[Saved entries]
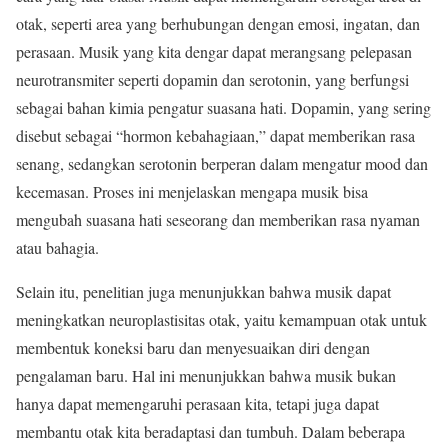
otak, seperti area yang berhubungan dengan emosi, ingatan, dan
perasaan. Musik yang kita dengar dapat merangsang pelepasan
neurotransmiter seperti dopamin dan serotonin, yang berfungsi
sebagai bahan kimia pengatur suasana hati. Dopamin, yang sering
disebut sebagai “hormon kebahagiaan,” dapat memberikan rasa
senang, sedangkan serotonin berperan dalam mengatur mood dan
kecemasan. Proses ini menjelaskan mengapa musik bisa
mengubah suasana hati seseorang dan memberikan rasa nyaman
atau bahagia.
Selain itu, penelitian juga menunjukkan bahwa musik dapat
meningkatkan neuroplastisitas otak, yaitu kemampuan otak untuk
membentuk koneksi baru dan menyesuaikan diri dengan
pengalaman baru. Hal ini menunjukkan bahwa musik bukan
hanya dapat memengaruhi perasaan kita, tetapi juga dapat
membantu otak kita beradaptasi dan tumbuh. Dalam beberapa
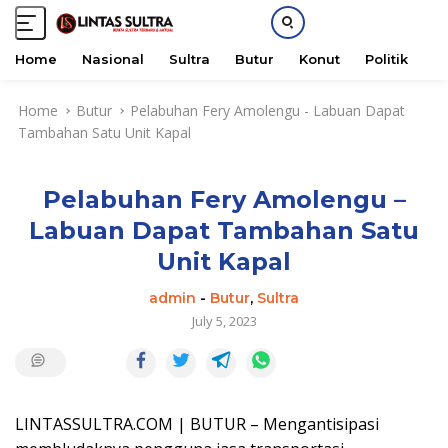
Home
Nasional
Sultra
Butur
Konut
Politik
H
S
Home
Butur
Pelabuhan Fery Amolengu - Labuan Dapat
k
Tambahan Satu Unit Kapal
i
p
t
Pelabuhan Fery Amolengu –
o
c
Labuan Dapat Tambahan Satu
o
Unit Kapal
n
t
admin
-
Butur
,
Sultra
e
July 5, 2023
n
t
LINTASSULTRA.COM | BUTUR – Mengantisipasi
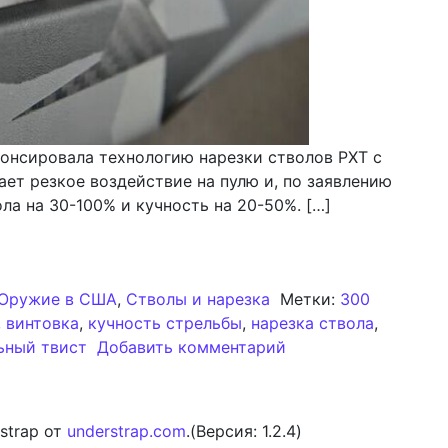
онсировала технологию нарезки стволов PXT с
ет резкое воздействие на пулю и, по заявлению
ла на 30-100% и кучность на 20-50%. […]
редставляет технологию стволов PXT: экспоненциальны
Оружие в США
,
Стволы и нарезка
Метки:
300
,
винтовка
,
кучность стрельбы
,
нарезка ствола
,
к записи PROOF Res
ьный твист
Добавить комментарий
strap от
understrap.com
.(Версия: 1.2.4)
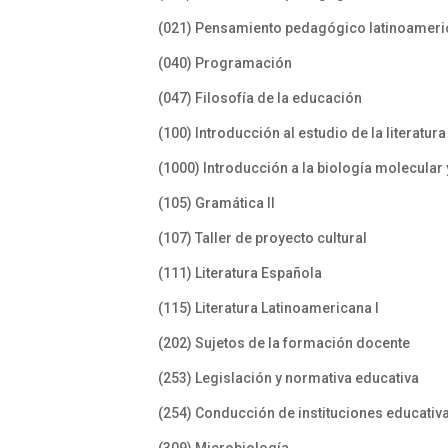
(021) Pensamiento pedagógico latinoamer
(040) Programación
(047) Filosofía de la educación
(100) Introducción al estudio de la literatura
(1000) Introducción a la biología molecular 
(105) Gramática II
(107) Taller de proyecto cultural
(111) Literatura Española
(115) Literatura Latinoamericana I
(202) Sujetos de la formación docente
(253) Legislación y normativa educativa
(254) Conducción de instituciones educativ
(309) Microbiología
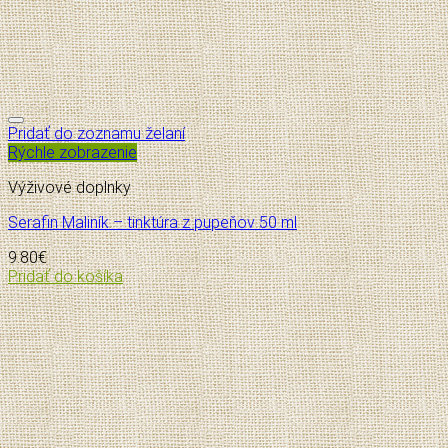
Pridať do zoznamu želaní
Rýchle zobrazenie
Výživové doplnky
Serafin Maliník – tinktúra z pupeňov 50 ml
9.80
€
Pridať do košíka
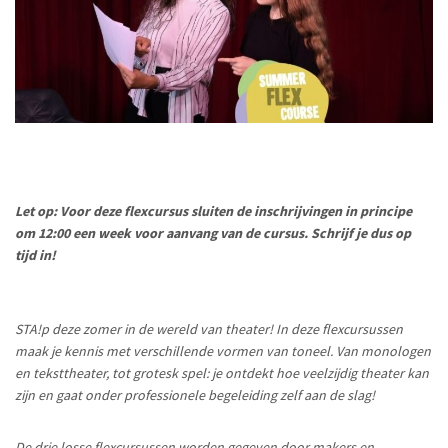
Let op: Voor deze flexcursus sluiten de inschrijvingen in principe
om 12:00 een week voor aanvang van de cursus. Schrijf je dus op
tijd in!
STA!p deze zomer in de wereld van theater! In deze flexcursussen
maak je kennis met verschillende vormen van toneel. Van monologen
en teksttheater, tot grotesk spel: je ontdekt hoe veelzijdig theater kan
zijn en gaat onder professionele begeleiding zelf aan de slag!
De drie losse flexcursussen worden gegeven door makers en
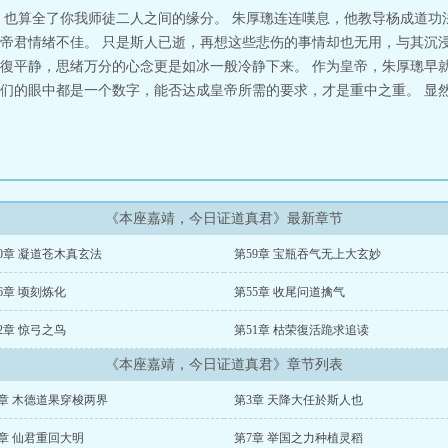
，也算全了你我师徒二人之间的缘分。 朱厚璁连连嘆息，他教导杨成道功
帝君情绪不佳。 只是斯人已逝，再想这些悲伤的事情却也无用，与其沉浸
復平静，思绪万分的心念更是如冰一般冷静下来。 作为皇帝，朱厚璁早就
们的眼中都是一个数字，能否达成皇帝所需的要求，才是重中之重。 显
《本座嘉靖，今日证道真君》最新章节
0章 凝道苍木真玄法
第59章 宝瓶吞气无上大玄妙
6章 顷刻炼化
第55章 收尾问道擒气
2章 惊弓之鸟
第51章 枯荣復活跪求追读
《本座嘉靖，今日证道真君》章节列表
2章 木德道果穿梭两界
第3章 天降大任於斯人也
章 仙君重回大明
第7章 举国之力种植灵稻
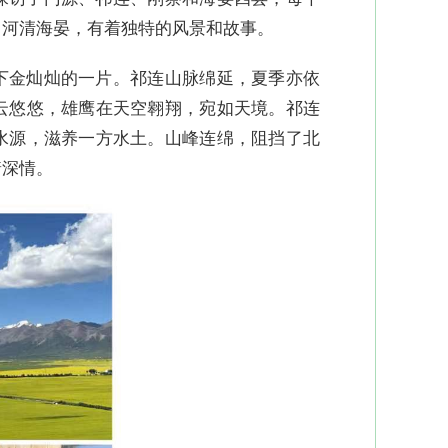
、河清海晏，有着独特的风景和故事。
下金灿灿的一片。祁连山脉绵延，夏季亦依
云悠悠，雄鹰在天空翱翔，宛如天境。祁连
水源，滋养一方水土。山峰连绵，阻挡了北
着深情。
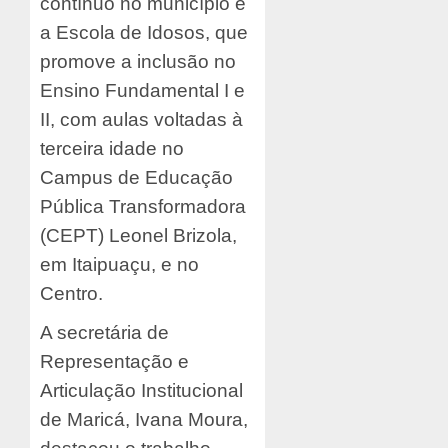
contínuo no município é
a Escola de Idosos, que
promove a inclusão no
Ensino Fundamental I e
II, com aulas voltadas à
terceira idade no
Campus de Educação
Pública Transformadora
(CEPT) Leonel Brizola,
em Itaipuaçu, e no
Centro.
A secretária de
Representação e
Articulação Institucional
de Maricá, Ivana Moura,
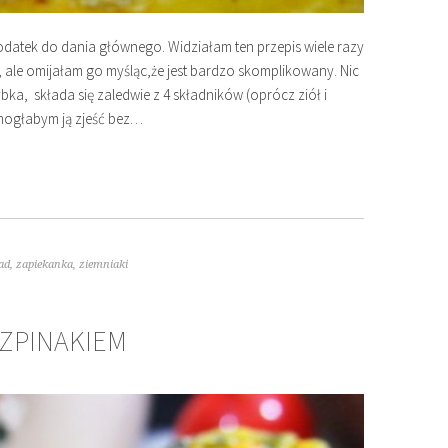
datek do dania głównego. Widziałam ten przepis wiele razy
 ale omijałam go myśląc,że jest bardzo skomplikowany. Nic
bka, składa się zaledwie z 4 składników (oprócz ziół i
 mogłabym ją zjeść bez…
ad
,
zapiekanka
,
ziemniaki
SZPINAKIEM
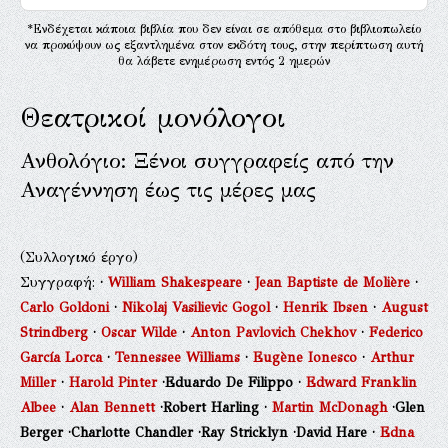
*Ενδέχεται κάποια βιβλία που δεν είναι σε απόθεμα στο βιβλιοπωλείο
να προκύψουν ως εξαντλημένα στον εκδότη τους, στην περίπτωση αυτή
θα λάβετε ενημέρωση εντός 2 ημερών
Θεατρικοί μονόλογοι
Ανθολόγιο: Ξένοι συγγραφείς από την
Αναγέννηση έως τις μέρες μας
(Συλλογικό έργο)
Συγγραφή:
·
William Shakespeare
·
Jean Baptiste de Molière
·
Carlo Goldoni
·
Nikolaj Vasilievic Gogol
·
Henrik Ibsen
·
August
Strindberg
·
Oscar Wilde
·
Anton Pavlovich Chekhov
·
Federico
García Lorca
·
Tennessee Williams
·
Eugène Ionesco
·
Arthur
Miller
·
Harold Pinter
·Eduardo De Filippo
·
Edward Franklin
Albee
·
Alan Bennett
·Robert Harling
·
Martin McDonagh
·Glen
Berger
·Charlotte Chandler
·Ray Stricklyn
·David Hare
·
Edna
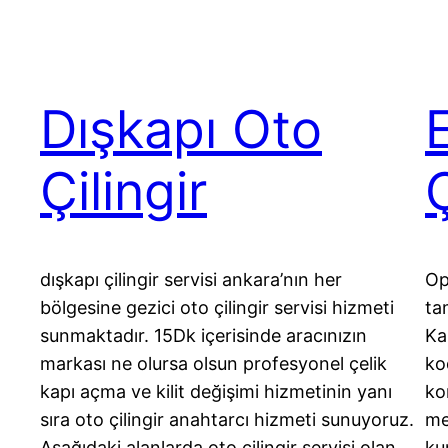
Dışkapı Oto
Çilingir
Ç
dışkapı çilingir servisi ankara’nın her
Op
bölgesine gezici oto çilingir servisi hizmeti
ta
sunmaktadır. 15Dk içerisinde aracınızın
Ka
markası ne olursa olsun profesyonel çelik
ko
kapı açma ve kilit değişimi hizmetinin yanı
ko
sıra oto çilingir anahtarcı hizmeti sunuyoruz.
me
Aşağıdaki alanlarda oto çilingir servisi olan
ku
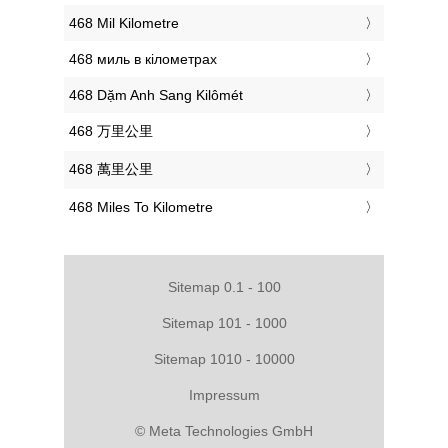
‎468 Mil Kilometre
‎468 миль в кілометрах
‎468 Dặm Anh Sang Kilômét
‎468 万里公里
‎468 萬里公里
‎468 Miles To Kilometre
Sitemap 0.1 - 100
Sitemap 101 - 1000
Sitemap 1010 - 10000
Impressum
© Meta Technologies GmbH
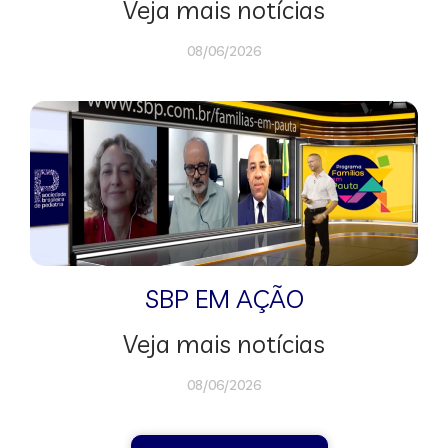
Veja mais notícias
08/06/2026
SBP EM AÇÃO
Veja mais notícias
08/06/2026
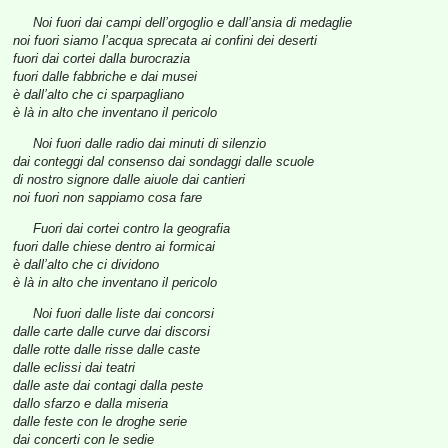
Noi fuori dai campi dell’orgoglio e dall’ansia di medaglie
noi fuori siamo l’acqua sprecata ai confini dei deserti
fuori dai cortei dalla burocrazia
fuori dalle fabbriche e dai musei
è dall’alto che ci sparpagliano
è là in alto che inventano il pericolo
Noi fuori dalle radio dai minuti di silenzio
dai conteggi dal consenso dai sondaggi dalle scuole
di nostro signore dalle aiuole dai cantieri
noi fuori non sappiamo cosa fare
Fuori dai cortei contro la geografia
fuori dalle chiese dentro ai formicai
è dall’alto che ci dividono
è là in alto che inventano il pericolo
Noi fuori dalle liste dai concorsi
dalle carte dalle curve dai discorsi
dalle rotte dalle risse dalle caste
dalle eclissi dai teatri
dalle aste dai contagi dalla peste
dallo sfarzo e dalla miseria
dalle feste con le droghe serie
dai concerti con le sedie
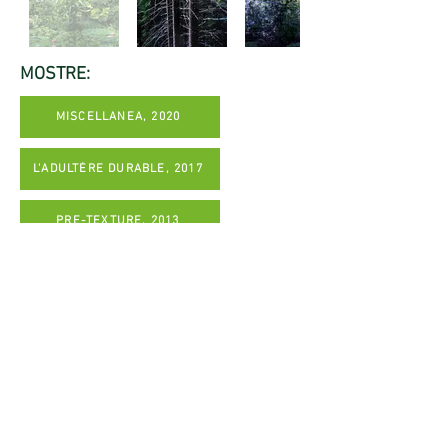
MOSTRE:
MISCELLANEA, 2020
L'ADULTÈRE DURABLE, 2017
PRE-TEXTURE, 2013
torna indietro
© 2021 All rights reserved.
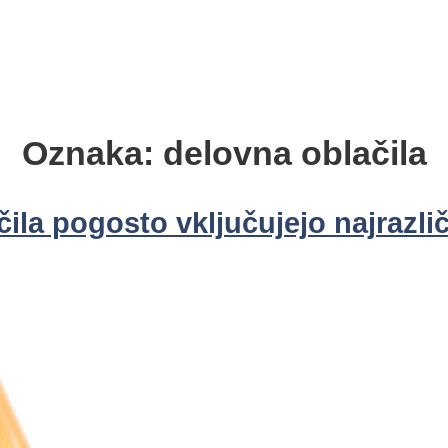
Oznaka:
delovna oblačila
ila pogosto vključujejo najrazli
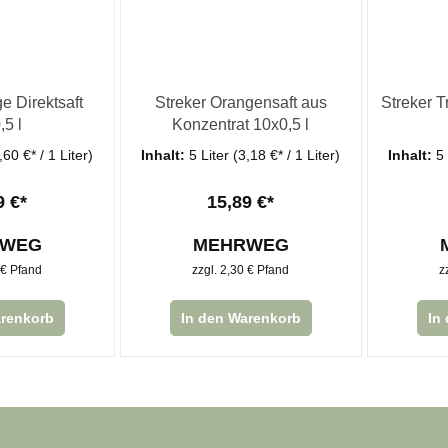
e Direktsaft
Streker Orangensaft aus
Streker T
,5 l
Konzentrat 10x0,5 l
,60 €* / 1 Liter)
Inhalt:
5 Liter
(3,18 €* / 1 Liter)
Inhalt:
5
9 €*
15,89 €*
RWEG
MEHRWEG
 € Pfand
zzgl. 2,30 € Pfand
z
arenkorb
In den Warenkorb
In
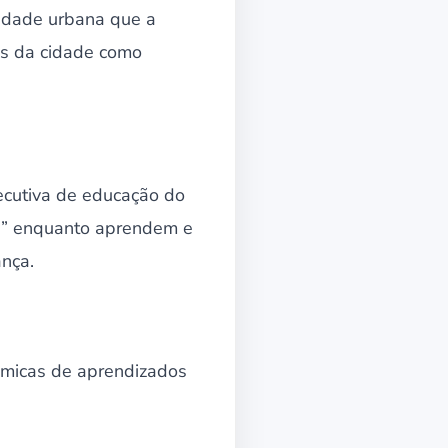
lidade urbana que a
os da cidade como
ecutiva de educação do
ta” enquanto aprendem e
ança.
âmicas de aprendizados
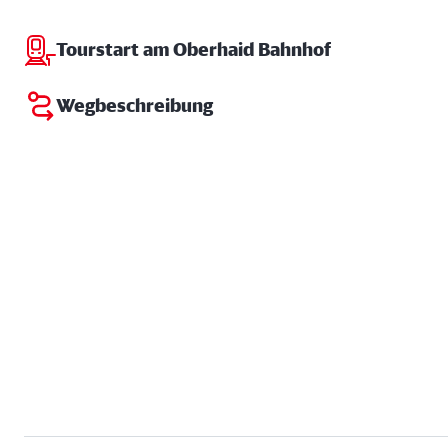
Tourstart am Oberhaid Bahnhof
Wegbeschreibung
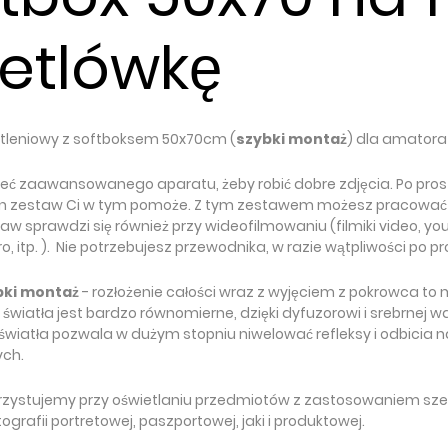
etlówkę
tleniowy z softboksem 50x70cm (
szybki montaż
) dla amatora 
eć zaawansowanego aparatu, żeby robić dobre zdjęcia. Po pros
en zestaw Ci w tym pomoże. Z tym zestawem możesz pracowa
aw sprawdzi się również przy wideofilmowaniu (filmiki video, yo
, itp. ). Nie potrzebujesz przewodnika, w razie wątpliwości po pr
bki montaż
- rozłożenie całości wraz z wyjęciem z pokrowca to m
światła jest bardzo równomierne, dzięki dyfuzorowi i srebrnej 
światła pozwala w dużym stopniu niwelować refleksy i odbicia n
ych.
rzystujemy przy oświetlaniu przedmiotów z zastosowaniem szer
ografii portretowej, paszportowej, jaki i produktowej.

# Exercise aim
Go through the entries above and copy each line holding the string "jest".

# Written answer
 ale omijałam go myśląc,że jest bardzo skomplikowany. Nic
światła jest bardzo równomierne, dzięki dyfuzorowi i srebrnej 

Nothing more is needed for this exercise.